The labyrinth is an ancient symbol found across many cultures and around the world. Labyrinths are often confused with mazes but are very different. Mazes are intended to puzzle and confuse with many possible turns and dead ends. In contrast, a labyrinth walk can be meditative, relaxing, and soothing as you find your way along just one path to the center and one path out. The purpose of a labyrinth is not to lose one’s way, but to find it.
The most common use of the labyrinth is as a spiritual tool, a way of silencing the noise and turmoil in our busy lives, for centering and meditative prayer. The slow, rhythmic walking, back and forth, eases the mind and acts as a full body prayer. The walk will affect each person differently each time it is walked.
Using the Labyrinth
All are welcome to share our labyrinth. There is no wrong way to walk a labyrinth. In fact, walking is not even required. Walk, sit, watch, skip, dance, pray or simply be in the presence of the Divine. It is important to remember that your walk is as individual as you are. With an open mind and heart, you may choose to walk the labyrinth with a prayer or concern you wish to focus upon. While some seek answers to an issue or problem; others find comfort from grief or relief from stress. Some people experience profound joy, others become tearful. Move at your own pace. While walking with others, please momentarily step off the path when meeting or passing someone.
The “journey in” can be a shedding of distractions, or the silencing of the noise and turmoil in our busy lives. The center may be a place to pause and receive guidance or blessings from Spirit. Stay as long as you like. The “journey out” offers a time for reflection and gradual return to daily life while integrating any wisdom gained. If you have benefitted from other forms of meditation, or found walking as a calming and clarifying experience, this form of full body prayer may be of interest to you. It is a powerful way to center yourself and receive meaningful insights.

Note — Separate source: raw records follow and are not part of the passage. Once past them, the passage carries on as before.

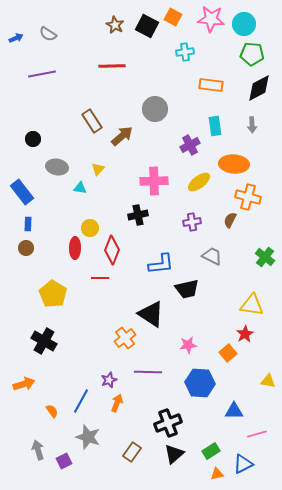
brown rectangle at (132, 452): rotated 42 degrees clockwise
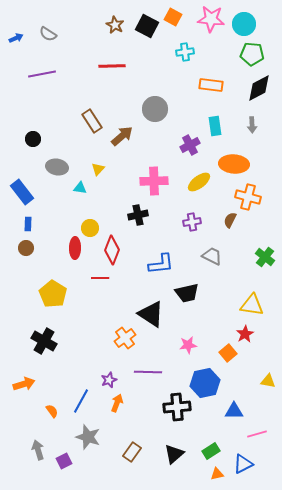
black trapezoid at (187, 289): moved 4 px down
blue hexagon at (200, 383): moved 5 px right; rotated 16 degrees counterclockwise
black cross at (168, 423): moved 9 px right, 16 px up; rotated 16 degrees clockwise
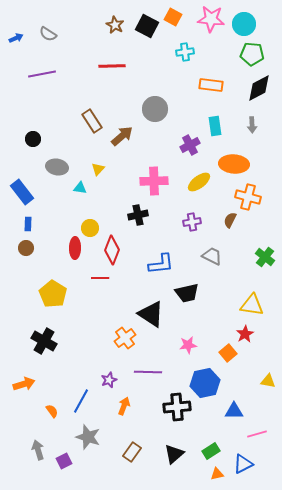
orange arrow at (117, 403): moved 7 px right, 3 px down
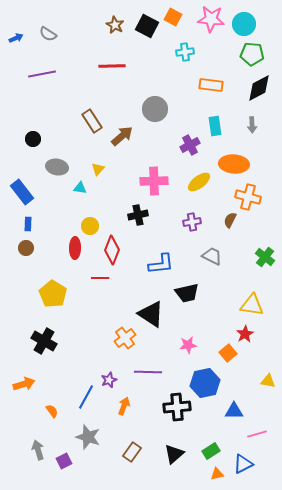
yellow circle at (90, 228): moved 2 px up
blue line at (81, 401): moved 5 px right, 4 px up
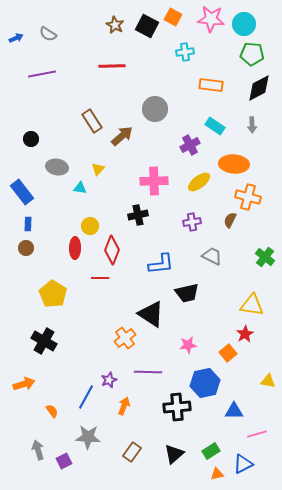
cyan rectangle at (215, 126): rotated 48 degrees counterclockwise
black circle at (33, 139): moved 2 px left
gray star at (88, 437): rotated 15 degrees counterclockwise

Dedicated to Susan Sponeybarger
Our labyrinth is dedicated to Susan Sponeybarger (1943-2007) who spoke often of the great love and acceptance she experienced at Unity of Madison, her spiritual home. She returned that gift by serving on the Women’s Retreat Committee and as a Prayer Chaplain. When Susan transitioned in 2007, she made a very generous contribution to our community which funded the building of our labyrinth. Built on June 14, 2014 by more than three dozen volunteers, it is located near the corner of Tompkins Drive and Groveland Street. All are welcome to share our community labyrinth.
DECEMBER: First snowfall looks great on our Peace Labyrinth!